Although the above title isn't correct grammar (as I'm sure a lot of the phrases in my posts are not as well), it reminds me of some good things both cognizant and immediate.
That particular song is by none other than the band the Eagles, and while this means absolutely nothing to any of you, it means a lot to me. The Eagles were just one of the many groups my family and I would listen to while driving sometimes across the country to visit family or simply to go to Disneyland! Among this set list of artists were Tim McGraw, Kenny Chesney, Toby Keith, The Beatles, and Billy Joel. Just about every time I hear Tim McGraw's song "Somebody Must Be Prayin' for Me" or Kenny Chesney's "That's Why I'm Here" they bring back memories of driving through the mountains of Colorado and yelling until we reached the end of a tunnel and sneaking breaths so that I could last the longest.

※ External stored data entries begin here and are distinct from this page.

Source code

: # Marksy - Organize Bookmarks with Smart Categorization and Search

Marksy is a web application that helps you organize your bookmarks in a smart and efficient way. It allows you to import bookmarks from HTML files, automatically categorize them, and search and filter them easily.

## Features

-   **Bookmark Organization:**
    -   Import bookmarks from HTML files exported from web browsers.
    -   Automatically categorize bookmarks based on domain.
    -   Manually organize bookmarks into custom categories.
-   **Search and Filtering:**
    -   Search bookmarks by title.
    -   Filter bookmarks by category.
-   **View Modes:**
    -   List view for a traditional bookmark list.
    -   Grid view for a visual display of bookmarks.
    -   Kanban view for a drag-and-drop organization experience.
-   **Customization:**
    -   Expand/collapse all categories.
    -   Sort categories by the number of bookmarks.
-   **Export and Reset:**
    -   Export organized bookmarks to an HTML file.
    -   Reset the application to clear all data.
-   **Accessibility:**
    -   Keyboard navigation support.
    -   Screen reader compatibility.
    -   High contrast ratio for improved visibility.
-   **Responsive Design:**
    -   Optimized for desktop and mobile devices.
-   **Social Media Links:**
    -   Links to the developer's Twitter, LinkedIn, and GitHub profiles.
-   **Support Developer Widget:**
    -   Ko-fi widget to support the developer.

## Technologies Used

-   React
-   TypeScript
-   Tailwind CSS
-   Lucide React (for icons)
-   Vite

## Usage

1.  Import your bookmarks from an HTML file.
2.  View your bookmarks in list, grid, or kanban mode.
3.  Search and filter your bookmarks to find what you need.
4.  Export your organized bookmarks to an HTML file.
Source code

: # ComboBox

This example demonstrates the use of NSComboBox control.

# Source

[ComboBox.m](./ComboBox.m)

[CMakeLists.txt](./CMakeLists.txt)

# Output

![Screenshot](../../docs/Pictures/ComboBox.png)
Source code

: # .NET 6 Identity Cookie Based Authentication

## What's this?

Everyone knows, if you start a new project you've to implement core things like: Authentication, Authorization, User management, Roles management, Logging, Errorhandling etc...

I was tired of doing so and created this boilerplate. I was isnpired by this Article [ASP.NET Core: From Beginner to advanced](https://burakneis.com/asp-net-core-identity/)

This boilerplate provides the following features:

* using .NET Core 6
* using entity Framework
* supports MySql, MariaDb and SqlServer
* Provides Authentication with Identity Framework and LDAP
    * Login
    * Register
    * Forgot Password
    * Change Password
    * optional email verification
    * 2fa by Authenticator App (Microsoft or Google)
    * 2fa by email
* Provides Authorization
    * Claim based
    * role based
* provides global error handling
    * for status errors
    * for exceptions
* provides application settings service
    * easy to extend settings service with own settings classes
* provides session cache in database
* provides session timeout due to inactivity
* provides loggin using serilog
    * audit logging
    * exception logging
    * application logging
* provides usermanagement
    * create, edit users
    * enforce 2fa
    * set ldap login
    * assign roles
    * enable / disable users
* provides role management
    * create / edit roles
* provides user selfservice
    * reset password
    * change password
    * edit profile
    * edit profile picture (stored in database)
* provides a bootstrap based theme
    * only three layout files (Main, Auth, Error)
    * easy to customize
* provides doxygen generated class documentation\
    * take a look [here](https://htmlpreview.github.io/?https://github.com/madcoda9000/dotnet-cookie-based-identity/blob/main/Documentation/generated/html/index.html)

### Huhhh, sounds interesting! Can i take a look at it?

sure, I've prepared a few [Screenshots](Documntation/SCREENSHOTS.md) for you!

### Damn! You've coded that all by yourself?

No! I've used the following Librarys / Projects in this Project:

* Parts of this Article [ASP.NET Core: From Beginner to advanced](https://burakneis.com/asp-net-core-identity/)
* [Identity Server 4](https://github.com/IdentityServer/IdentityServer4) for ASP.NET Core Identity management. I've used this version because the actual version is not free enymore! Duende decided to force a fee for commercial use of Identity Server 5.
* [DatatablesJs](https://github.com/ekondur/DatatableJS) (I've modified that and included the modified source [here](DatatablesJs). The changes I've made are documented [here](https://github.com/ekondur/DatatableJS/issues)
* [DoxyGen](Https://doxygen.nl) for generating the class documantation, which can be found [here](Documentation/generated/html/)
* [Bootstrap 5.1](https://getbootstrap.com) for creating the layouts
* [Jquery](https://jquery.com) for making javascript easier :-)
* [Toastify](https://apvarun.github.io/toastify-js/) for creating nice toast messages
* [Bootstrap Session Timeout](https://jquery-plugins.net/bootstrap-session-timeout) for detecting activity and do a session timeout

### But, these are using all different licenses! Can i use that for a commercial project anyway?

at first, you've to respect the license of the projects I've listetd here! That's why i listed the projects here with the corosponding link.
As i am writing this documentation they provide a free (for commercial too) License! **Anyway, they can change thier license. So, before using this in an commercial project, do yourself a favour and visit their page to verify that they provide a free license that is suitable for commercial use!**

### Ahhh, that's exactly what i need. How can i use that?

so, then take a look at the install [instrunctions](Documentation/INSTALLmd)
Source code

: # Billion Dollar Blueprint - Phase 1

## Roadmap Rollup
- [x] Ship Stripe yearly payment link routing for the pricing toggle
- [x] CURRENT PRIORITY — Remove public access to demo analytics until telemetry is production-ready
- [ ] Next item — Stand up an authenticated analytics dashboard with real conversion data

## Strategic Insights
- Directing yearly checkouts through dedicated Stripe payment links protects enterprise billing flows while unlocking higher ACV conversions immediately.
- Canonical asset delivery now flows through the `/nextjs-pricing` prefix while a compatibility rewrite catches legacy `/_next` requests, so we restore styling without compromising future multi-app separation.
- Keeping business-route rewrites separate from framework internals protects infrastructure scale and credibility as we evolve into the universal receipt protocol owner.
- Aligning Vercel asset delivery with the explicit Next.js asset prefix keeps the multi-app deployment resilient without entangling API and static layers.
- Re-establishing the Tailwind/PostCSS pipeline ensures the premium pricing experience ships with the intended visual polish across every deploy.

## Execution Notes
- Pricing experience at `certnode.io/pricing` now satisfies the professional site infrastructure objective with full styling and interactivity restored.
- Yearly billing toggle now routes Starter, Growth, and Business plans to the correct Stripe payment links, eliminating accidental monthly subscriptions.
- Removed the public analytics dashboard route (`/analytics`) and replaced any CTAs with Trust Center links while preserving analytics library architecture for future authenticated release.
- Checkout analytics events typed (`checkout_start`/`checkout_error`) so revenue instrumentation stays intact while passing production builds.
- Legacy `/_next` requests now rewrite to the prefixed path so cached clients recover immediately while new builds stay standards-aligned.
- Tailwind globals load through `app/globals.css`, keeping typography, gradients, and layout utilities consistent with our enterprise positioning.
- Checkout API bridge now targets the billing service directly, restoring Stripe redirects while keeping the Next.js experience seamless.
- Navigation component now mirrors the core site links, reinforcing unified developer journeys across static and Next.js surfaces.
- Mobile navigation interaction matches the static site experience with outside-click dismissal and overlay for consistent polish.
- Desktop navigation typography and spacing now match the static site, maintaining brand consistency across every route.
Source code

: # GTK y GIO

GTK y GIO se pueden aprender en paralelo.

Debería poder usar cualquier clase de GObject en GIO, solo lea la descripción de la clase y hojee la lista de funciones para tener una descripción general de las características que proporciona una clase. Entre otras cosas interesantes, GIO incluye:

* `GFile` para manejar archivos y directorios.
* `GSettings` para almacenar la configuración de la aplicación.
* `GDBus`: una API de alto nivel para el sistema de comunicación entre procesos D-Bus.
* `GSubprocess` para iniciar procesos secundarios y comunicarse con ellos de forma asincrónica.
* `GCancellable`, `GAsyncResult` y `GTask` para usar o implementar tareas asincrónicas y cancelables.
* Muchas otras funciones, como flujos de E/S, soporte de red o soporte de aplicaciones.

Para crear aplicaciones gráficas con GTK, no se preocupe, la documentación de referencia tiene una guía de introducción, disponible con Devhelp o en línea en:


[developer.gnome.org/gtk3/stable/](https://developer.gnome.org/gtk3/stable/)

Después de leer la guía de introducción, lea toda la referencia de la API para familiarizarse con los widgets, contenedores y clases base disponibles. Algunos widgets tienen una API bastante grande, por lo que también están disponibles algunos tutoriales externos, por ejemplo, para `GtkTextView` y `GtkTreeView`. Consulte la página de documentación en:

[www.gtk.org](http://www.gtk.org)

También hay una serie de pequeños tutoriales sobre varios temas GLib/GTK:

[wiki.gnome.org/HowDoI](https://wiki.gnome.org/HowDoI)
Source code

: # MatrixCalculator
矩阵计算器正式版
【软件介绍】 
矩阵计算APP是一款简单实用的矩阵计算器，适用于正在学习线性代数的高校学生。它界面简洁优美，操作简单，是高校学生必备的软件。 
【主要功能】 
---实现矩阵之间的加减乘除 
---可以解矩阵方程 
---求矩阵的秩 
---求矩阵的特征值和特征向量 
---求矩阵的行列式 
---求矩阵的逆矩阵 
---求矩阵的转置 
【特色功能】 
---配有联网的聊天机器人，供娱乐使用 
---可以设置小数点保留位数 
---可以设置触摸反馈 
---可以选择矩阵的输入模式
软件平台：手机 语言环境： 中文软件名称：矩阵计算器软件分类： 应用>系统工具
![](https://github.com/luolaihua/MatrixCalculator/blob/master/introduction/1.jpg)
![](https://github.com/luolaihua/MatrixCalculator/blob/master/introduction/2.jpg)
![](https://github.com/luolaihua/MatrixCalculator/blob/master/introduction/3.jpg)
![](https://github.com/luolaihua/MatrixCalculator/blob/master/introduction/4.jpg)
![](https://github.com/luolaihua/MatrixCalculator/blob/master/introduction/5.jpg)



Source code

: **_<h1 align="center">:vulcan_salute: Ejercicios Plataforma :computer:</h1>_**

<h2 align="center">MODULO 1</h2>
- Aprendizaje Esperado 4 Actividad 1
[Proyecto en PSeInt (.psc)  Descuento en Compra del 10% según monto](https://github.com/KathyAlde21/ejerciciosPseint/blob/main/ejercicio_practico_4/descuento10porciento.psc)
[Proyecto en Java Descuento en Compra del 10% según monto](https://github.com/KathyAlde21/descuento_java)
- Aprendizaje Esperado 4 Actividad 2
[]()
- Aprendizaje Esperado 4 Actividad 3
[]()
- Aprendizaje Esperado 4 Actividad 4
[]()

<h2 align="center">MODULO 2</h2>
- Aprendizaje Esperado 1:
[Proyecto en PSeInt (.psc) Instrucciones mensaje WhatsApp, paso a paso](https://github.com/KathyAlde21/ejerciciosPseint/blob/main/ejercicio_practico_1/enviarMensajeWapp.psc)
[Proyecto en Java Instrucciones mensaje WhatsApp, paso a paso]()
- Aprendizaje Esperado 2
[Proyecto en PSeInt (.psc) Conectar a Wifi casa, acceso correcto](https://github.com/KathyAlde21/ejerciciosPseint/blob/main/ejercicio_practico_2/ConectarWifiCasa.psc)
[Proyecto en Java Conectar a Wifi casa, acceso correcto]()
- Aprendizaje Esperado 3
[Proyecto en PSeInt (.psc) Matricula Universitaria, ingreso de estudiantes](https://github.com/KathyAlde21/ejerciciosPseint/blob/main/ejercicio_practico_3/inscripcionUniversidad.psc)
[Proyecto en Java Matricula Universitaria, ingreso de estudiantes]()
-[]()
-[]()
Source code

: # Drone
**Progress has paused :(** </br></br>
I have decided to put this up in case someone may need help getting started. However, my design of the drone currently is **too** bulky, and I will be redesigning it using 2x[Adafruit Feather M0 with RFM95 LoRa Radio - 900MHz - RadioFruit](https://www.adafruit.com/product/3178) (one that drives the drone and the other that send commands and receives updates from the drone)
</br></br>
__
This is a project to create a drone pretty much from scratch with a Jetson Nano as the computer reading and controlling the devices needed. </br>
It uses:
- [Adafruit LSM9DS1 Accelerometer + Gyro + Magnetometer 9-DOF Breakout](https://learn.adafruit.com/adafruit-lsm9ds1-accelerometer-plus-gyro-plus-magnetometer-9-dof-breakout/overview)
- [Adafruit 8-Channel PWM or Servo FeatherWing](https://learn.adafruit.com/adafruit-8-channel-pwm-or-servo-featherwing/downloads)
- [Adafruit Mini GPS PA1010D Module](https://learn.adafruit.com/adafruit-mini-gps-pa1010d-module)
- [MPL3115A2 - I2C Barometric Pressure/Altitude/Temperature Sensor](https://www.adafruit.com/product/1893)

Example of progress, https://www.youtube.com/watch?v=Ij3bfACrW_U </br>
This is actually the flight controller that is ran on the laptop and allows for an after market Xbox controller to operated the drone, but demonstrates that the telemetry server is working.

I miss those days now that I realize that my life will never be the same. I'm an adult in college and living on my own. Without my parents. Without my brothers. It makes me really sad to think about how much I miss at home not being there for my brother Grant's first school football game or my brother Garrett's first audition for the high school musical. And at the same time, it makes me incredibly thankful for all that my family is blessed with.
I will admit that for a long time I was far from the perfect child. I would tell my mom that I was going to call CPS every time I didn't get my way and would subsequently get spanked- for being too smart, I think. I do think I made a very decent effort to appreciate my parents in my last few years at home. I just wish that I could fly home for the small things like auditions and football game but unlike my roommates, I don't live two hours away which probably for the best. I have to be resourceful and ask for things that I can't get from my parents from other people. I have to keep track of my own busy schedule and be on time to church. I also have to decide whether or not I want to go to church (I go mom, don't worry.)
I guess all I really want right now is to take a road trip with my family to California, singing "Get Over It" by the Eagles and praying that the CD doesn't skip on "Love Will Keep Us Alive" or "The Girl From Yesterday."
But for now, I've got a peaceful, easy feeling about the way things are.